Here a veneer of "niceness" begins to scratch off a little.
This ability to deny resources to your opponents is a very clear opportunity for "take that!" type moves. Such moves are the paradigm of confrontational play. So then, why does the game have such a reputation for being a nice and non-confrontational game?
People bring up "Zen" when writing about this game, and Zen Buddhism is influenced by Taoism, and in Taoism we have the concept of "Doing without doing." I have never clearly grasped exactly what "doing without doing" is supposed to mean, but you know, you get these flashes of insight. Classical Taoism—not the folk Taoism that's akin to alchemy but the philosophical Taoism of the Tao Te Ching—was about how to be a good ruler. (Whether of a state, or a household, or simply of one's self.) "Doing without doing" seems to have something to do with having a knack for being in the right place at the right time such that the people around you just fall in to place, doing the thing that's best, simply because of where you and everyone else happens to be, and what you and everyone else happens to be doing at the time. People may not recognize that you had anything to do with the excellent outcome, but somehow there they will keep finding you in the middle of success. Similarly, some expert chess player once said that Chess is a game of luck, but you have to make your own luck by knowing how to move the pieces such that everything seems almost magically just to fall your way. Sun Tzu said something somewhere about how the best victory is the one acquired without a battle. And so on.

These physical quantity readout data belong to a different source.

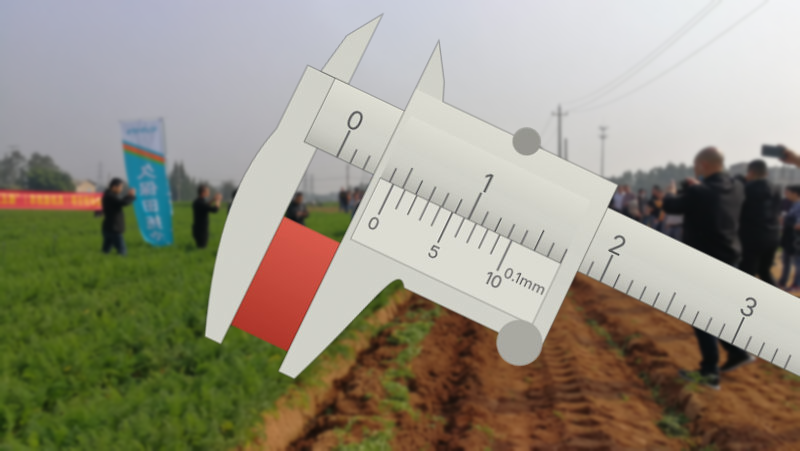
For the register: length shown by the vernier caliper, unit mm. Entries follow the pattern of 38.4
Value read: 4.3
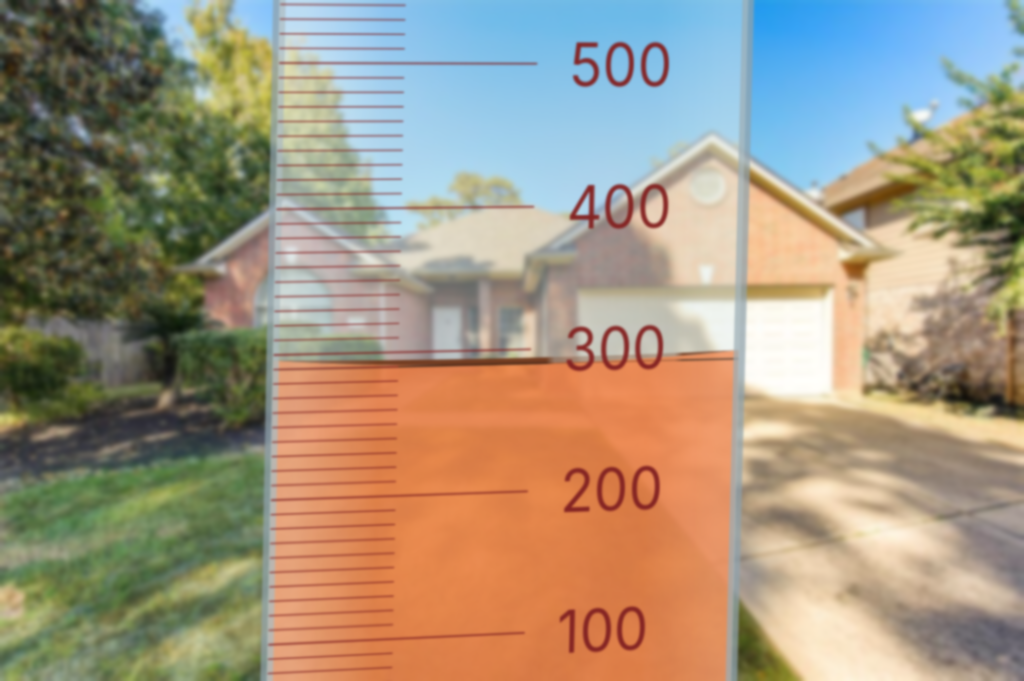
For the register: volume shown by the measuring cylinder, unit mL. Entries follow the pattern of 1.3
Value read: 290
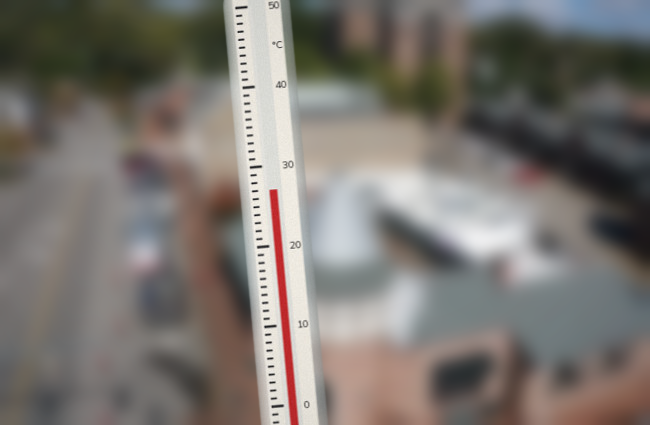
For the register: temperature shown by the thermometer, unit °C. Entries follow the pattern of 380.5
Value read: 27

Peace can often hide a great deal of strife within it. It's none the less "peace" for that—but importantly, the wheels within wheels within that peace may be positively bloody.

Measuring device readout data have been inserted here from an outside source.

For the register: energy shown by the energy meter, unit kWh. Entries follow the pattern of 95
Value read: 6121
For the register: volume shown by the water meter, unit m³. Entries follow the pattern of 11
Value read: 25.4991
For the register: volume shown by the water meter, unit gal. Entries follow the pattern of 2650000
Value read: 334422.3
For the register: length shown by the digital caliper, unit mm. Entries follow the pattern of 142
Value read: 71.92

In Tokaido what am I doing when I make a move? I am simply placing my in-game "body" in a place it has a right to be, by the rules of the game. What could be confrontational about that? Think of a game like Chess. In Chess, when I capture a piece, I physically remove one of my opponent's pieces from the board. Arguably, I do so against my opponent's will, in the sense that my opponent would probably like it very much if that piece were to magically remain on the board despite my capturing move. The confrontation here is overt. I physically interfere with my opponent's plans by actually touching my opponent (or anyway, his representation on the board) and forcing it to move where it doesn't want to go. But in Tokaido, I never touch my opponent. I simply am where I am. And we all have a right to be somewhere. Hence, I don't seem to be confronting my opponent.
But if I'm on the last Temple space, and he needs to occupy that space in order to make a final donation to tip the donation bonus over in his favor, then my "simply" occupying the space I occupy is, in itself, a confrontational act of the most vicious kind.

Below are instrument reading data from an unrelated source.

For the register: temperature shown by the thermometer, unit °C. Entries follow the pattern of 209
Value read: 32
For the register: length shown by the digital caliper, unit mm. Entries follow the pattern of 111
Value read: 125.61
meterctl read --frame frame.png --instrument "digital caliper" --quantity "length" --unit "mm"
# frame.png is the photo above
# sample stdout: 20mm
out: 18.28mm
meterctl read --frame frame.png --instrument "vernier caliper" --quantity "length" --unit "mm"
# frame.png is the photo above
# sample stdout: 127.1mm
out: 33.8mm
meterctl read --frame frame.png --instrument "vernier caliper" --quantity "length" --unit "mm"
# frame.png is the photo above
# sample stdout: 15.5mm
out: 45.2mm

Many games are characterized as "non-confrontational," and Tokaido is one of them. And undeniably, Tokaido is a nice game. It is pleasant to play. No one should feel stress while participating in this journey along the Tokaido road.
But even acknowledging these facts, I think the lesson of this game is not exhausted by such observations. For in simplicity, reasonableness, and the avoidance of confrontation, we often find an engine built from strife, running on hard, costly decisions. And that's not true only on the board.